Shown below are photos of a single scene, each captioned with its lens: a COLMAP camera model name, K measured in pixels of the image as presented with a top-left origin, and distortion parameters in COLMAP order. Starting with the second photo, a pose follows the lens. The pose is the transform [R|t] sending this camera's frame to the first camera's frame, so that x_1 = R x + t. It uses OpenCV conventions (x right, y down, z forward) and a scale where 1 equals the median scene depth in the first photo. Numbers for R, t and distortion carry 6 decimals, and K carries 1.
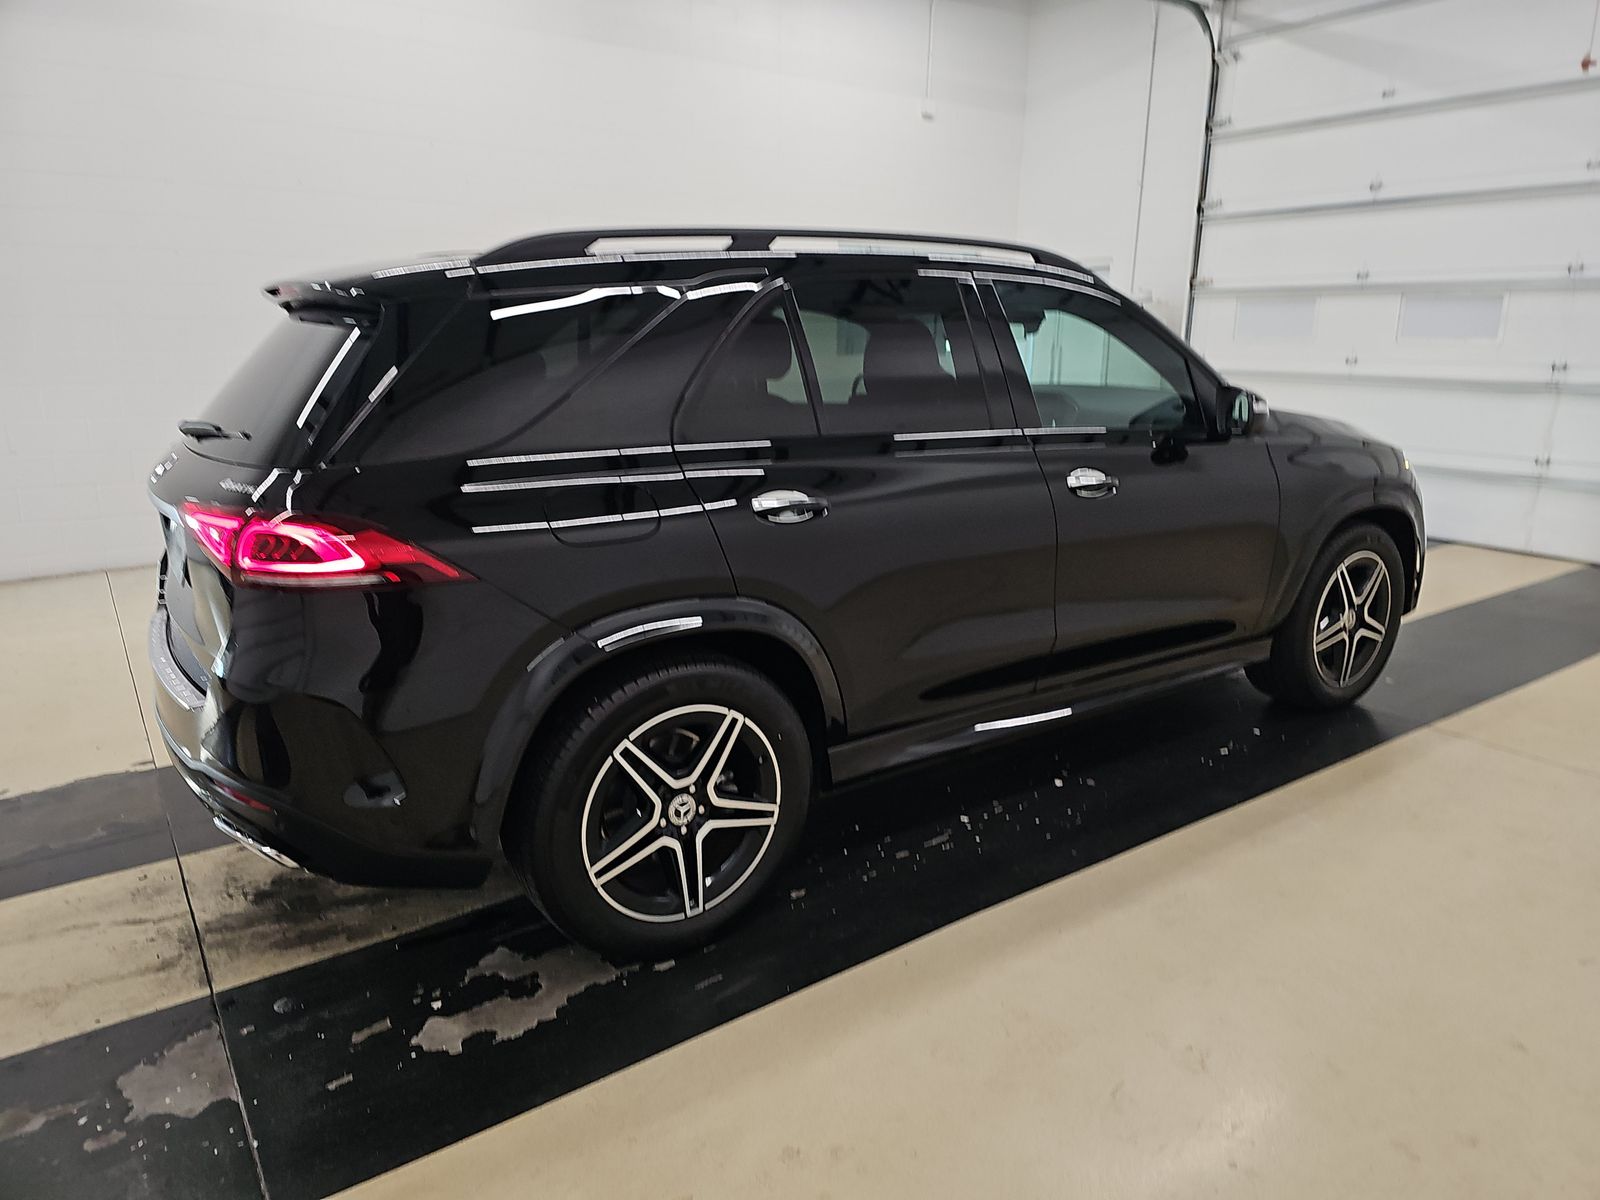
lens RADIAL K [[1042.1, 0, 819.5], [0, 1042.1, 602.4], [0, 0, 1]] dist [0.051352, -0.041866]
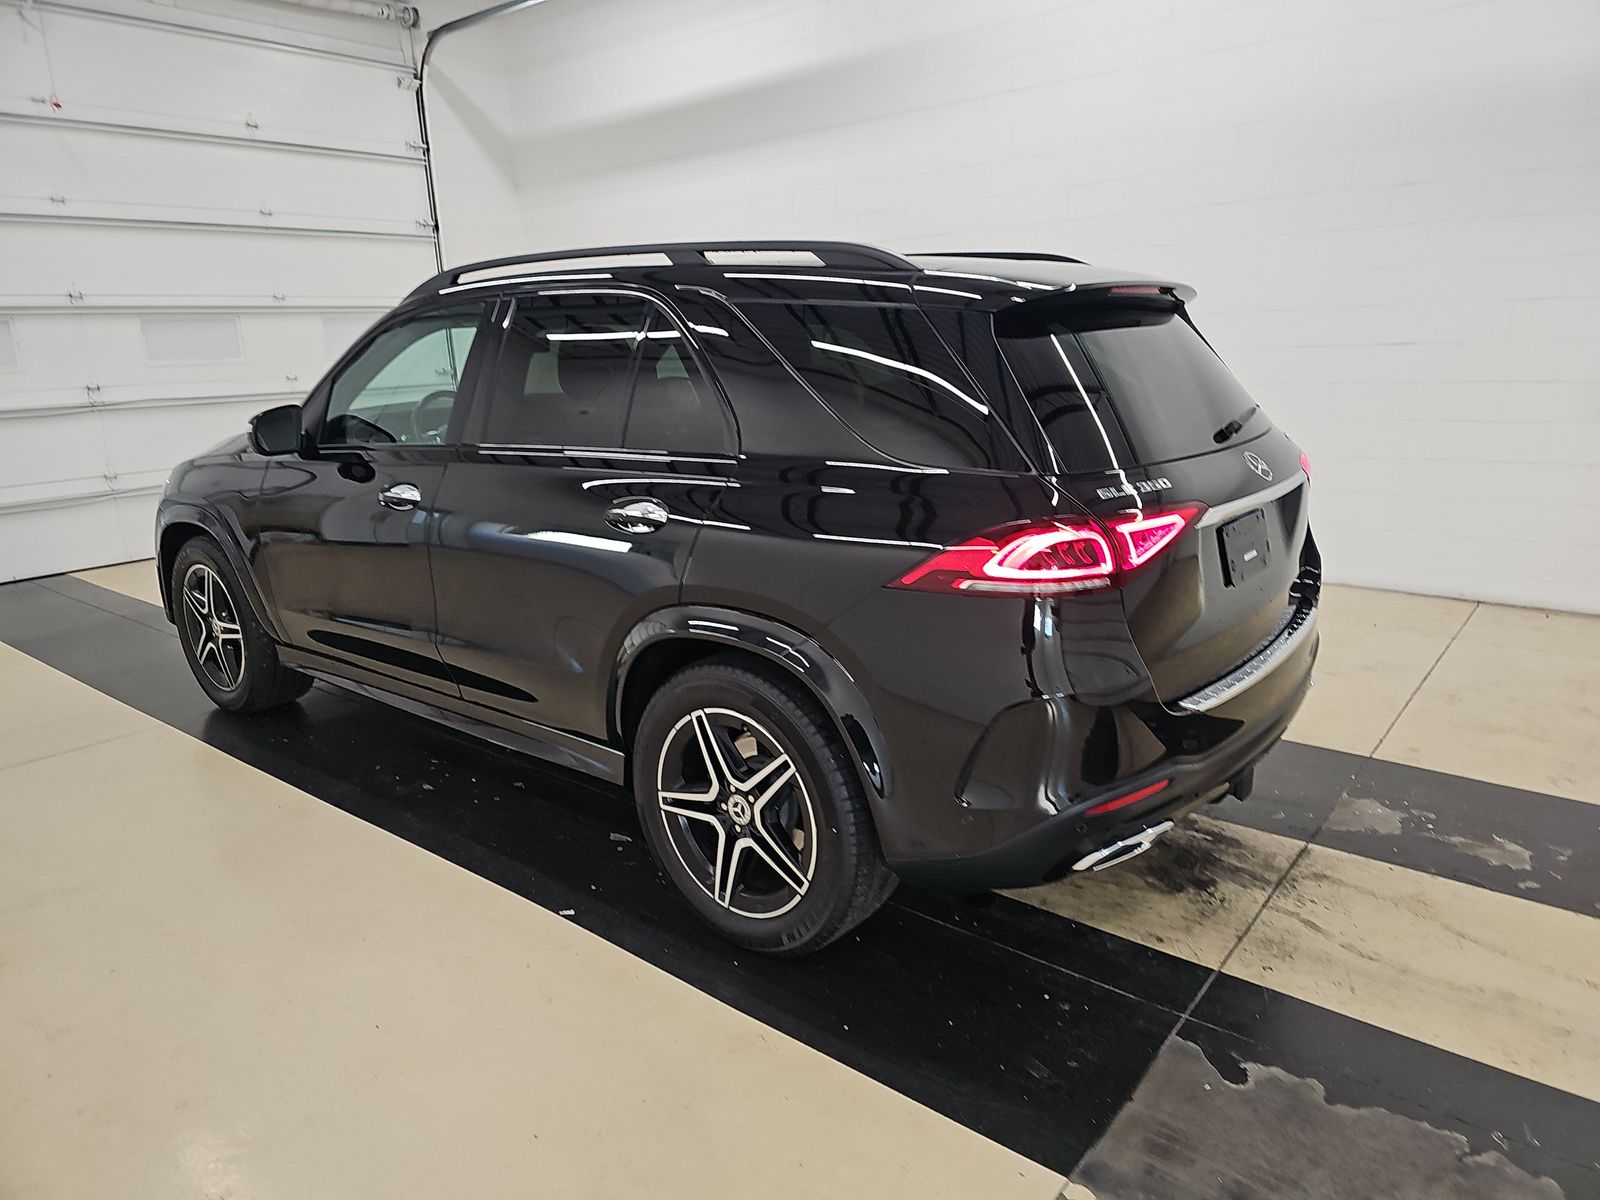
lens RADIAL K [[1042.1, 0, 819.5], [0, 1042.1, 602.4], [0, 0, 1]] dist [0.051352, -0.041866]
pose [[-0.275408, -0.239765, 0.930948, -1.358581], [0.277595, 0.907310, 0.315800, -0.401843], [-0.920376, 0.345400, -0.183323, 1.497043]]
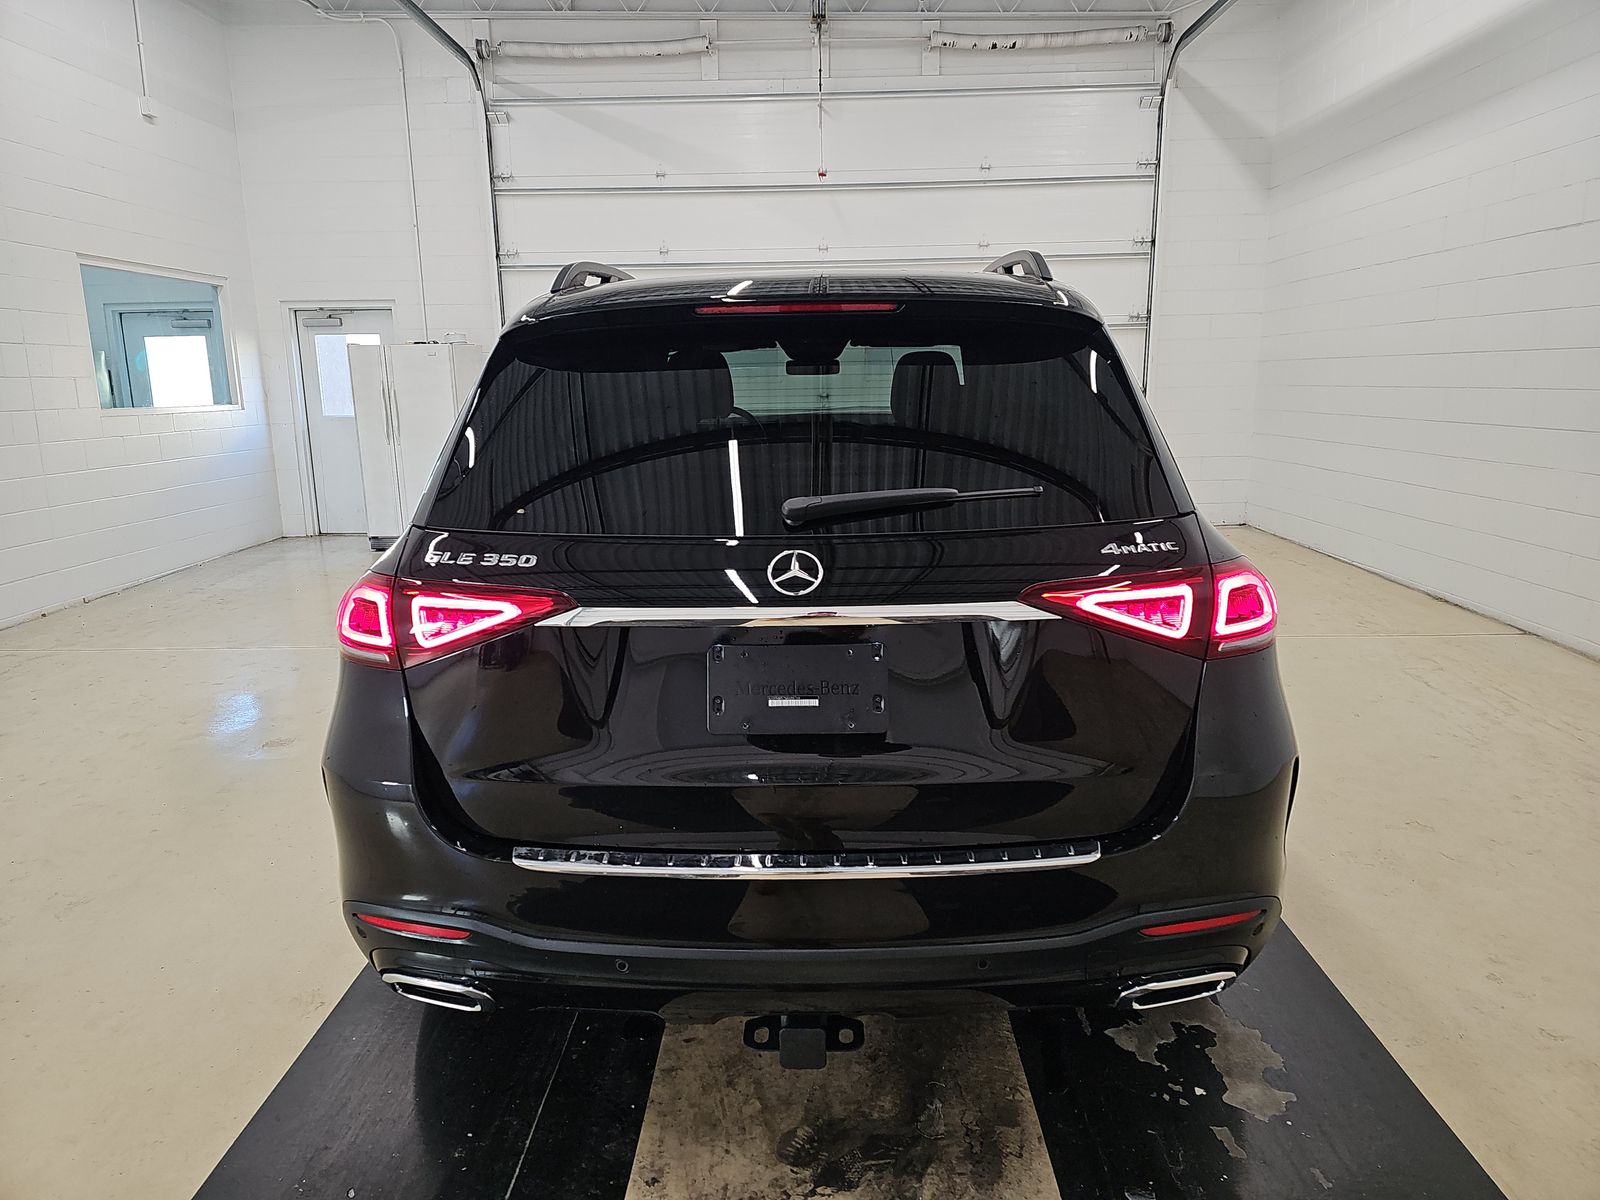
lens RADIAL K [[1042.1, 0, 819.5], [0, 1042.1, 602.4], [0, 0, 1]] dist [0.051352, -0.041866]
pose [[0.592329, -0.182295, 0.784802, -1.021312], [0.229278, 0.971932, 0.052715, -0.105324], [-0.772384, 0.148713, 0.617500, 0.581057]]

(PROBLEM TO SOLVE):
Copy out every row above, word for word, leaving out the pictures.

(REPLY):
Shown below are photos of a single scene, each captioned with its lens: a COLMAP camera model name, K measured in pixels of the image as presented with a top-left origin, and distortion parameters in COLMAP order. Starting with the second photo, a pose follows the lens. The pose is the transform [R|t] sending this camera's frame to the first camera's frame, so that x_1 = R x + t. It uses OpenCV conventions (x right, y down, z forward) and a scale where 1 equals the median scene depth in the first photo. Numbers for R, t and distortion carry 6 decimals, and K carries 1.
lens RADIAL K [[1042.1, 0, 819.5], [0, 1042.1, 602.4], [0, 0, 1]] dist [0.051352, -0.041866]
lens RADIAL K [[1042.1, 0, 819.5], [0, 1042.1, 602.4], [0, 0, 1]] dist [0.051352, -0.041866]
pose [[-0.275408, -0.239765, 0.930948, -1.358581], [0.277595, 0.907310, 0.315800, -0.401843], [-0.920376, 0.345400, -0.183323, 1.497043]]
lens RADIAL K [[1042.1, 0, 819.5], [0, 1042.1, 602.4], [0, 0, 1]] dist [0.051352, -0.041866]
pose [[0.592329, -0.182295, 0.784802, -1.021312], [0.229278, 0.971932, 0.052715, -0.105324], [-0.772384, 0.148713, 0.617500, 0.581057]]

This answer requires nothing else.